Başta ülkemizi yöneten siyasi irade olmak üzere, siyaset yapan tüm tarafların her gün birbirlerini suçlayan, onunla da yetinmeyip sokakta ki insanların dahi tartıştığı insana söylemeye çekindiği hakaret ve aşağılayıcı sözleri söylemesi, toplumu yere düşen karpuz gibi ortadan ikiye ayırdı.
Bir tarafta sorgulama kültüründen uzak, her yapılanı doğru yanlış demeden onaylayan ve takım taraftarlığı gibi ölümüne destek veren bir kesim oluştu.
Diğer yanda da eğitimli, doğruyu yanlışı sorguladığı için ülkenin geleceğinden endişe duymaya başlayan bir başka kesim yer alıyor.
Yıllardır izlediğim bir gerçek var ki, sokakta siyaset yapan vatandaşların arasında ki görüş farklılıkları giderek derinleşiyorsa, tehlike büyüyor demektir.
Çünkü sokakta riya yoktur, bazı anket firmaları gibi ince hesapların içerisinde de değillerdir. O nedenle, en sağlıklı tespitleri yapan gözlemci onlardır.
İktidarla muhalefetin birbirlerini eleştirmesi siyasetin doğasında vardır. Ancak ülkemizde ki iktidar muhalefet ilişkileri giderek demokrasi kuralları ve terbiyesi dışına çıkmış bulunuyor.
Bu ayrışma siyasetçiler ve özelliklede toplumun tüm kesimlerini kucaklıyor olması gereken Cumhurbaşkanı tarafından körüklenmeye devam ediyorsa, korkarım ki bu ayrışmanın geri dönüşü olmayacaktır.

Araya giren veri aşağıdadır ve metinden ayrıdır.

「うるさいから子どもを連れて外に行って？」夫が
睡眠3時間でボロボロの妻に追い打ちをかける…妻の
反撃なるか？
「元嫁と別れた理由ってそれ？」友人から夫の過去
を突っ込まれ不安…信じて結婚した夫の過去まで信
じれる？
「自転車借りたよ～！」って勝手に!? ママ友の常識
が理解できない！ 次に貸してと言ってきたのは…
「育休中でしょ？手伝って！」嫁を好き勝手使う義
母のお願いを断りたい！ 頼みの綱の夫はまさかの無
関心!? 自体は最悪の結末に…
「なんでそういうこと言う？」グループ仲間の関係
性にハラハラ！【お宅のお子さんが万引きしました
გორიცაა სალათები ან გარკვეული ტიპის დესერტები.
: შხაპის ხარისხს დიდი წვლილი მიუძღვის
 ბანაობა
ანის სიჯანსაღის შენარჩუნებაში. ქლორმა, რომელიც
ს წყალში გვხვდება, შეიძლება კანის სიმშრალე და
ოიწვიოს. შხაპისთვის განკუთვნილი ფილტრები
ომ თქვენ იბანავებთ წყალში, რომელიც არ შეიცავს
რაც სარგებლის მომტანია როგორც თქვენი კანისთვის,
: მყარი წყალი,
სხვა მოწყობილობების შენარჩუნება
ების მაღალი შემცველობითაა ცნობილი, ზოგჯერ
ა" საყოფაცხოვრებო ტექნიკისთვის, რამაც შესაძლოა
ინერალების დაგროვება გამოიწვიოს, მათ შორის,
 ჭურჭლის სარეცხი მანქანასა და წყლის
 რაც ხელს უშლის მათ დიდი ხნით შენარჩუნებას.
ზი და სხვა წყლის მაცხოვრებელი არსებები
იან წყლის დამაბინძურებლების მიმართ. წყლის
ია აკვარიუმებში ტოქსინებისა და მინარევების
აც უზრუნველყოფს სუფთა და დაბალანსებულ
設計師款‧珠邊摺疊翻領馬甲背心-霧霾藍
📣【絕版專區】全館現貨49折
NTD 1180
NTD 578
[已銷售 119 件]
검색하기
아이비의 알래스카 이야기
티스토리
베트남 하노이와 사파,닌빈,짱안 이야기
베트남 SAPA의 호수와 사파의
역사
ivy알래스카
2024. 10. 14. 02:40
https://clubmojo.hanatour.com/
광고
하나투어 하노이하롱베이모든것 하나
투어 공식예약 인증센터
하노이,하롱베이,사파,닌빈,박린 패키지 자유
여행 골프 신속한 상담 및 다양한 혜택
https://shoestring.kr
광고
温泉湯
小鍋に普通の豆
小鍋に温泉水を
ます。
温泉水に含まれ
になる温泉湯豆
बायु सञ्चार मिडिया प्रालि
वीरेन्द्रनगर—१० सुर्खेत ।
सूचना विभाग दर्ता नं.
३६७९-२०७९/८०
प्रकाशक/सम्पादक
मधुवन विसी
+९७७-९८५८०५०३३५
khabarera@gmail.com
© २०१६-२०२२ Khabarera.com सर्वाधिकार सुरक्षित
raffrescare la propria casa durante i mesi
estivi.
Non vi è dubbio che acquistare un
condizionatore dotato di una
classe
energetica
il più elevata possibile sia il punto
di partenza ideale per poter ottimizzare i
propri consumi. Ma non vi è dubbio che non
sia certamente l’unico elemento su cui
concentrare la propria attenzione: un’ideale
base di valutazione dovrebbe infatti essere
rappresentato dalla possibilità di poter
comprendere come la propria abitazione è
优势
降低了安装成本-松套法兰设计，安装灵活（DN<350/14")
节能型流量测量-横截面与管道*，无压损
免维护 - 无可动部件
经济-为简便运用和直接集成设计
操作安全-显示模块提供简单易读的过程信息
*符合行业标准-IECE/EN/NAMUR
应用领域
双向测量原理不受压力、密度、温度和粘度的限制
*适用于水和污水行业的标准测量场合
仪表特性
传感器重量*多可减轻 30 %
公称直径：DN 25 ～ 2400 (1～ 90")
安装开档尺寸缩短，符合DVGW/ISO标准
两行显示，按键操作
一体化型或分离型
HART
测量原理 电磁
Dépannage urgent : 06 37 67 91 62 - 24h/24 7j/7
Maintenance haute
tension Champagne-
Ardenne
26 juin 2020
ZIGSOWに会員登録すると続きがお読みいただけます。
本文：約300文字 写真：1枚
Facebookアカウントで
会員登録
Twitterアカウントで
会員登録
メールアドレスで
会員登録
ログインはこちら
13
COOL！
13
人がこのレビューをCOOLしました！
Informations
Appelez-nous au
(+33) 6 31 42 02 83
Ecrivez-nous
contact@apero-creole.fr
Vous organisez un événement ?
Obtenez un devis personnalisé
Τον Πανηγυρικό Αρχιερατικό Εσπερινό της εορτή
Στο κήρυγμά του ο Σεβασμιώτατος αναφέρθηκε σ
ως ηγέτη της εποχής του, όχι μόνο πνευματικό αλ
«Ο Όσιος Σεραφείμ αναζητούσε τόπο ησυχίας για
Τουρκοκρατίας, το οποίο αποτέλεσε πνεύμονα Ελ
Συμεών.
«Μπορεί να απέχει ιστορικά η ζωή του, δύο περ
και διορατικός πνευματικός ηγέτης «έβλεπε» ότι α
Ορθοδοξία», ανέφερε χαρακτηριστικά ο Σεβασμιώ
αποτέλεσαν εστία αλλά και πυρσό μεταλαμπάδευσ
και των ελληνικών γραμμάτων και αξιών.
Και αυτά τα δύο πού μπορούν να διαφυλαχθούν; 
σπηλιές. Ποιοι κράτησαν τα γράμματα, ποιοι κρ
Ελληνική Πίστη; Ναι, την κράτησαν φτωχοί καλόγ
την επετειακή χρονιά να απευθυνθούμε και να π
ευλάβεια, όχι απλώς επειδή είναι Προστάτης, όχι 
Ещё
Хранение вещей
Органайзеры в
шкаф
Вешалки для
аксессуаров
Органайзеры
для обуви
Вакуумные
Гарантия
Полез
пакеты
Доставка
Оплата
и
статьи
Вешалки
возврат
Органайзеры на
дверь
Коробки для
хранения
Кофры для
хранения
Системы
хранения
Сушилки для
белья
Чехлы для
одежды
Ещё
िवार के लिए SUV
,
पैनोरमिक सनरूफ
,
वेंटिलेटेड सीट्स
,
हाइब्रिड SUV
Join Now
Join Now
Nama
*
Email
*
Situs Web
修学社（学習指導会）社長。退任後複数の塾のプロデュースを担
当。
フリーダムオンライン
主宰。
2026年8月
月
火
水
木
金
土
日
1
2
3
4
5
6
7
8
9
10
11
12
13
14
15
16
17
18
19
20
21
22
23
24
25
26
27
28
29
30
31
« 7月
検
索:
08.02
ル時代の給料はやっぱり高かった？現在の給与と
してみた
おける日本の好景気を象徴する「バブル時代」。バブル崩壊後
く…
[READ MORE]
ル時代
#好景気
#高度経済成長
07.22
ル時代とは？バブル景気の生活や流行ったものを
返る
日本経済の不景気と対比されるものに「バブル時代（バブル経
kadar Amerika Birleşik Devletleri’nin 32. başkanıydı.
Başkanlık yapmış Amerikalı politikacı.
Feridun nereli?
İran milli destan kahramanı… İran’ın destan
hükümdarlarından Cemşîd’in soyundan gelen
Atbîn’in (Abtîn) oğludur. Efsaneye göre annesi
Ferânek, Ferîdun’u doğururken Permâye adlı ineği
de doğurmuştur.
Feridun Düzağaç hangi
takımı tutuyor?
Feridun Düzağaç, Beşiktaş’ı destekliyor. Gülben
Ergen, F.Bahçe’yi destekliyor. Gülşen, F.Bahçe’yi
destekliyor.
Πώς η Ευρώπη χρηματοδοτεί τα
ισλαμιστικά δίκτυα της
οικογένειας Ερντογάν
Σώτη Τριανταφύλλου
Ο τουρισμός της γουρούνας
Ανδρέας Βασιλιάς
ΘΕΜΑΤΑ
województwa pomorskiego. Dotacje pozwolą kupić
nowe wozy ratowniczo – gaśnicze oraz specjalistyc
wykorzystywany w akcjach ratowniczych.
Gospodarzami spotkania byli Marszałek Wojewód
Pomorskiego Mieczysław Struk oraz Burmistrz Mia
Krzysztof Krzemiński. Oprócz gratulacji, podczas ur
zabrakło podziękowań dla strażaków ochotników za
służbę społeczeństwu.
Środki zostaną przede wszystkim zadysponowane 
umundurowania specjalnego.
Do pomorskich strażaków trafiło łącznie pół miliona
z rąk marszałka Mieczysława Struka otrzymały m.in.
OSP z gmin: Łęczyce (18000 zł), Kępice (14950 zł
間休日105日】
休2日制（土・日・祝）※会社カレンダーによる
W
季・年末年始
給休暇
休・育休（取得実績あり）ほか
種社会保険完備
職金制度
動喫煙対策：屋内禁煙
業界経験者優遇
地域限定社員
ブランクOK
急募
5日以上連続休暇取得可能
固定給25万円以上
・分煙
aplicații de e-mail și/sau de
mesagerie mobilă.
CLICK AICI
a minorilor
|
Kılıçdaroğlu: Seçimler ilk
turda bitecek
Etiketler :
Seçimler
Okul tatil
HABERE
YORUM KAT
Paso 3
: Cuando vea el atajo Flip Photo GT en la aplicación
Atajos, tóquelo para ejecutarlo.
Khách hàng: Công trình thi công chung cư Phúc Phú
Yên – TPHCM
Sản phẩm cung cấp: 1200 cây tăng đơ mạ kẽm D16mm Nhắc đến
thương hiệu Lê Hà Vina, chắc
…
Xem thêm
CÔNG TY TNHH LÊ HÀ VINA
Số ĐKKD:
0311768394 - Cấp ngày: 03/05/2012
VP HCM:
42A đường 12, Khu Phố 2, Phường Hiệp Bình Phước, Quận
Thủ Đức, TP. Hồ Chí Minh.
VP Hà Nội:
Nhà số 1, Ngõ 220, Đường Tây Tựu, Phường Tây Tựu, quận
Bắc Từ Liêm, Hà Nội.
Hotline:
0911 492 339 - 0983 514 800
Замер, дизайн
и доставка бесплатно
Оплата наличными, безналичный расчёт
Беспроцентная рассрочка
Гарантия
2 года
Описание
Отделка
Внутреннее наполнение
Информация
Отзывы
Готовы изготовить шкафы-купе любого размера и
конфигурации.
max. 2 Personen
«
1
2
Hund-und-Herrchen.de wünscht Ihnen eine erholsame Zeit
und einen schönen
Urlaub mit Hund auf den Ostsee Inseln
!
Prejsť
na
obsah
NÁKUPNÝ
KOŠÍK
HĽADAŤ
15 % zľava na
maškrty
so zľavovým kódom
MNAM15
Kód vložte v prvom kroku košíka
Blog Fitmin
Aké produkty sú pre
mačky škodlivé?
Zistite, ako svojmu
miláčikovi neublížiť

Ülkemizin şu anda ki en önemli sorunu, toplumun sorgulama kültüründen hızla uzaklaşıyor olmasıdır.
Sorgulayan, doğruyu yanlışı ayırabilen birey olma bilincine sahip bir gençlik yetiştiremediğimiz, gençlerimizi bu yönde eğitecek bir eğitim sistemi kuramadığımız sürece, geleceğimizden umutlu olamayız.
Çünkü sayıları çığ gibi artan dini eğitim ağırlıklı okullarda biat ve tapınma alışkanlıkları ile yetiştirilen bir gençlik ile geleceğimizin çağdaş yönde olmasını bekleyemeyiz.
Gençlerimize dinini öğretmek ne kadar önemliyse, onları gelişen çağdaş dünya görüşünde eğitmek de bir o kadar önemlidir. Bu da ancak laik devlet anlayışımızı sürdürmekle ile mümkündür.
İslam dinini benimsemiş ülkeler arasında tek gelişen ve çağdaş dünyaya uyum sağlamış ülkenin Türkiye olmasının da asıl nedeni, din ile devlet işlerinin ayrılması olan laik devlet temeli üzerine oturtulmuş tek İslam ülkesi olmasıdır.
Her değişen milli Eğitim bakanı ile değiştirilerek yaz boz tahtasına çevrilen eğitim sistemimizle, gençlerimizi geleceğe hazırlamak mümkün değildir.
Böylesine temelsiz eğitim modelleri ile diplomalı işsiz sayısını artırmaktan başka bir yarar sağlayamayız.
Bence ülkemizin şu anda ki en büyük sorunu, sorgulama kültüründe bir gençlik istenip istenmeme arasında yaşanan çelişkidir.
İnanıyorum ki, bu konuda net bir karar verdiğimizde eğitim sistemimiz de rayına oturacak ve sorgulayan bir gençliğin olduğu yerde ülkemizi yöneten siyasetçilerde eskisi kadar “Ben yaptım oldu” anlayışı ile hareket edemeyeceklerdir.
Soran, sorgulayan, hesap sorarak doğruyla yanlışı ayrıştırabilen bir toplum seviyesine en kısa sürede ulaşmamız umuduyla, güzel bir hafta diliyorum.